Q9: Do you agree that we should impose a 20% maximum limit on intra-group client money deposits in client bank accounts and that we should change existing

Guidance into a rule? Do you have any views on alternative limits?

With regard to the proposal to impose a 20% maximum limit on bank intra group deposits, the paper states that "the regime does not envisage a 100% return to clients.....due to a bank's insolvency.." (paragraph 3.6). We would welcome clarity on how this proposal (and the CASS rules in general) interact with the Financial Services Compensation Scheme (FSCS).

We illustrate the potential for inconsistency in an example:

Bank A holds my money in its own Client Money account. Bank A subsequently (because of the 20% rule) moves my money (possibly without my knowledge)to a Client Money account at Bank B.

If Bank B fails, do I claim from Bank A or from the FSCS? If my claim must be to the FSCS, what is my position if I already hold separate investments of £50,000 or more with Bank B?

It would therefore be worthwhile for FSA to spell out how CASS interacts with the compensation regime.

Q16: Do you agree that we should establish the CASS oversight controlled function?

Whilst CASS is an important area of control, we are not convinced that it needs a specific oversight function of its own. In many firms the person responsible for CASS will already be an Approved Person. However, we have no strong objection to the proposal.

Q17: Do you agree that one person within the firm holding the controlled function should have ultimate oversight and control?

We agree.

Q18: Do you agree with our stratification of firms as small, medium and large with regard to client money and/ or asset holdings?
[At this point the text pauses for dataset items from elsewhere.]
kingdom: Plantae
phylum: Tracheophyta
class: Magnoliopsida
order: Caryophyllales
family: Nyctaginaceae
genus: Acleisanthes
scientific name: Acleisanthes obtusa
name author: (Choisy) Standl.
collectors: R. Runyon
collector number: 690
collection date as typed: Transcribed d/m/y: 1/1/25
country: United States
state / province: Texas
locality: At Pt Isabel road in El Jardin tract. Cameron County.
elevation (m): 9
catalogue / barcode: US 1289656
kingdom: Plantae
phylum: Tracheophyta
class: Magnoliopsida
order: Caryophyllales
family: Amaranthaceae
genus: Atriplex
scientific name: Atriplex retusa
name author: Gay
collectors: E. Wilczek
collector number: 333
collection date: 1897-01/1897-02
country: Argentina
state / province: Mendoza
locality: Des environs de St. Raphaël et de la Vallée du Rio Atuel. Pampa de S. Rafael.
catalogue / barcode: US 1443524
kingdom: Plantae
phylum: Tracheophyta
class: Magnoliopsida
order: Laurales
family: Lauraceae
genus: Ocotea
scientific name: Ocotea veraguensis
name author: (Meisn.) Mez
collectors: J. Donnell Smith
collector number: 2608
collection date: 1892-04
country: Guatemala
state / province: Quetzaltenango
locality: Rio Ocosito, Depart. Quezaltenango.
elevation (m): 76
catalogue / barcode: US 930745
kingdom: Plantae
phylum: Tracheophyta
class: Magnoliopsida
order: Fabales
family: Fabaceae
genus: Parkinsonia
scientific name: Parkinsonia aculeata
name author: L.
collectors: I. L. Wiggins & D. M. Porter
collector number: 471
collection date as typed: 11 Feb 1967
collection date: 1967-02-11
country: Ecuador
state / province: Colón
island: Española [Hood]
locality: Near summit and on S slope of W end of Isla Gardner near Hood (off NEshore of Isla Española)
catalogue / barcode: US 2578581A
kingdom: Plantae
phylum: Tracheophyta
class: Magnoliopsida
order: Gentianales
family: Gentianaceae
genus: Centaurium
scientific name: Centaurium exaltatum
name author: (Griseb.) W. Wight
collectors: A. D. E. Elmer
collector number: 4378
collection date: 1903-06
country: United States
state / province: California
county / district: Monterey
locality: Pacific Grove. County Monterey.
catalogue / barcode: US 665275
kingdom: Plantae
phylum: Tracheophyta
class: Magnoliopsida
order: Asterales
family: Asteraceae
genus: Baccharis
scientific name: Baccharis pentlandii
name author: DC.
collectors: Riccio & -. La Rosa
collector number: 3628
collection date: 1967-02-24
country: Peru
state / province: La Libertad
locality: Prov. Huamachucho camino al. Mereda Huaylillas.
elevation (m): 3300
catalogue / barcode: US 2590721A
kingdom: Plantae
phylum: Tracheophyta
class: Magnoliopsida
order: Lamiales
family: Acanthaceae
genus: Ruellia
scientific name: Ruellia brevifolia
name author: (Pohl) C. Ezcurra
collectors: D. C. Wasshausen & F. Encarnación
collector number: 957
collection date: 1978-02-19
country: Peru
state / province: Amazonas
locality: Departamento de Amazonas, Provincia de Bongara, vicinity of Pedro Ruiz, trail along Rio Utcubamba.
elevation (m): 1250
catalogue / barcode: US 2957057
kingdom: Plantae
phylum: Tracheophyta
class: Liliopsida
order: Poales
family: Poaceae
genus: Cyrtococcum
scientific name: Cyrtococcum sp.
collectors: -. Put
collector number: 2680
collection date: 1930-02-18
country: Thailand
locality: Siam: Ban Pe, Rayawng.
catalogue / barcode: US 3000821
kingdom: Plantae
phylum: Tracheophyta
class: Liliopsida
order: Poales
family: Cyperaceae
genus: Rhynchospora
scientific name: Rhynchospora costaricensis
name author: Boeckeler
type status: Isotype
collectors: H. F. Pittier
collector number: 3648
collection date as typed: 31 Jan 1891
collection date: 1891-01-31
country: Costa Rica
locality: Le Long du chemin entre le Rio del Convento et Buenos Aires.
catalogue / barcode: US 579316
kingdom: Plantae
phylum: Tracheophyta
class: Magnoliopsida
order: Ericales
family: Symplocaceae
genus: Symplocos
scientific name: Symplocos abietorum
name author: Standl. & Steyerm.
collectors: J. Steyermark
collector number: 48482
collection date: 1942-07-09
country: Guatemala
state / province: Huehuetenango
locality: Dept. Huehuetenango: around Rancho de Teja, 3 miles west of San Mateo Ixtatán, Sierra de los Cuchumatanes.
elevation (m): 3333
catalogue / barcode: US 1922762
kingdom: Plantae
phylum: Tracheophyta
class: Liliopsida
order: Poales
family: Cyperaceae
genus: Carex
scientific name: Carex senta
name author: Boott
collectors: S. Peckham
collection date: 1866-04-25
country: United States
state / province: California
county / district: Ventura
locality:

If not, please provide us with yourthoughts as to an appropriate method of stratification.

The proposal appears appropriate.

Q19: Do you consider an assessment based on the previous calendar year is appropriate? If not, why?

We agree.

Q20: Do you agree with our proposal for the CMAR?

Q21: Do you consider monthly reporting for large and medium firms and bi-annual reporting for small firms appropriate frequencies?

Q22: Would you experience any difficultly in supplying the information requested in the CMAR? If so, please provide us with examples to illustrate.

We consider transparent reporting of the relevant information is appropriate. The proposals should not prove unduly onerous for most large and medium size firms (based on the definitions used in this paper), although we have not undertaken a detailed assessment of individual firms, and for some the requirements are more likely to be more onerous.

Similarly monthly reporting for large and medium firms should be achievable. However FSA should satisfy itself that it is capable of interpreting and acting on data provided with this regularity, and that in any event, whether data which changes daily, is particularly useful when reported as a snapshot at the month end.

Q23: What are your views on the benefits and costs of the proposed policy measures?

We have no specific comments to make on the costs and benefits as presented, though it would be useful to see some more quantified and tangible benefits presented at this stage, by which to review the impact post-implementation.